All Guts And Just A Little Glory: What It’s Like To Race At The Isle Of Man TT As A Privateer
Photography by Will Broadhead
A dog tag hangs from the rider’s neck, visible through his now unzipped leathers. It bears a small inscription, a maxim that reads: “Those who risk nothing, achieve nothing and become nothing.”
The words probably go some way toward explaining why these road racers do what they do, and when it all goes right you can almost see the smile behind the helmet. Today though, the rider is animated in the open. He’s arrived back to his pit awning long after the practice session has finished, after being forced to pull over during his lap because, in his own words, “The bike was trying to kill me.” The problem it seems is a rogue setting on the rear suspension, causing the backend of his Kawasaki ER-6 Supertwin to behave more like a pogo stick than a high-end suspension unit.

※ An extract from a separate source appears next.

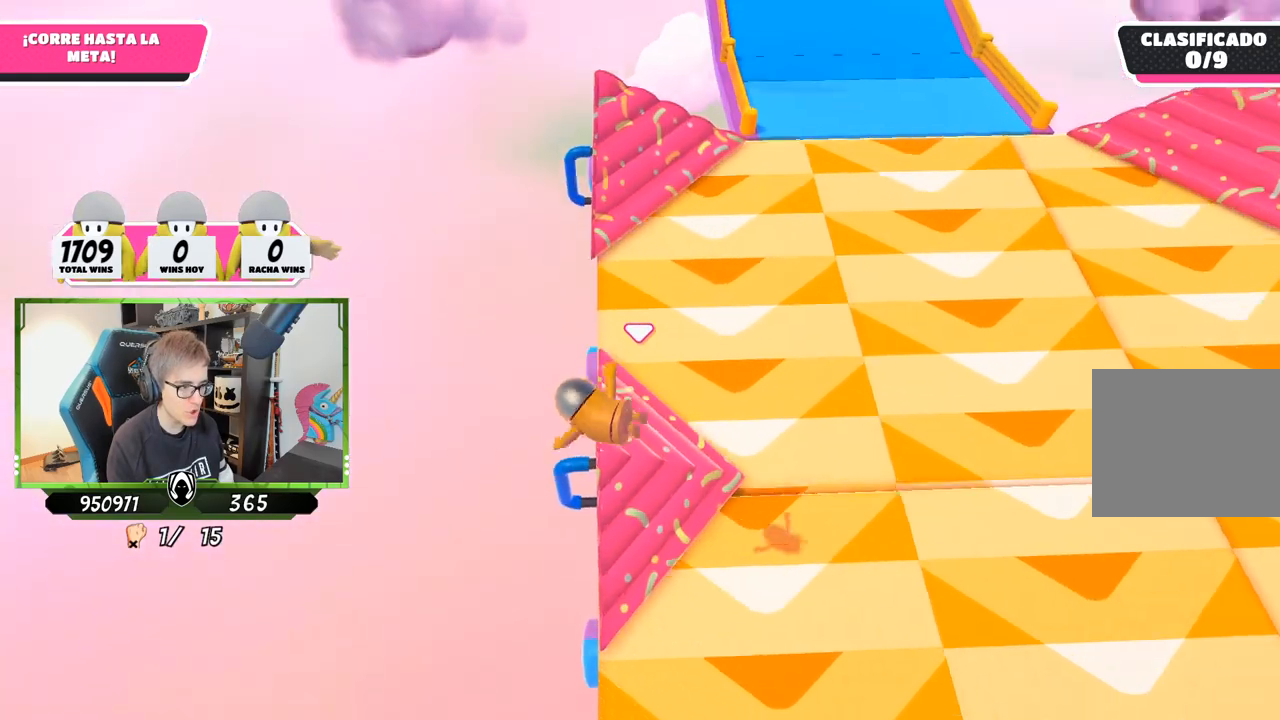
{"buttons": [], "left_stick": "up-left", "right_stick": "up", "events": [[450, "left_stick", "up-left"]]}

But trying to kill him? Perhaps a little exaggerated, until you remember that this particular racer is competing at the Isle of Man TT. This isn’t the place where you’ll find the relative safety of a purpose-built short circuit. They don’t so much have bumps here as they do jumps, and lining the circuit are all manner of solid things waiting to stop you very quickly if you fall off the line. So why does Jamie Williams want to take such risks to race at this place? Why put yourself and your family and friends through it, when the likelihood of winning here is tiny and making money out of it smaller still? I keep these thoughts to myself and remember the dog tag. I already know what his answer will be if I ask the man himself, “I’m a racer,” he will say, “this is what we do.”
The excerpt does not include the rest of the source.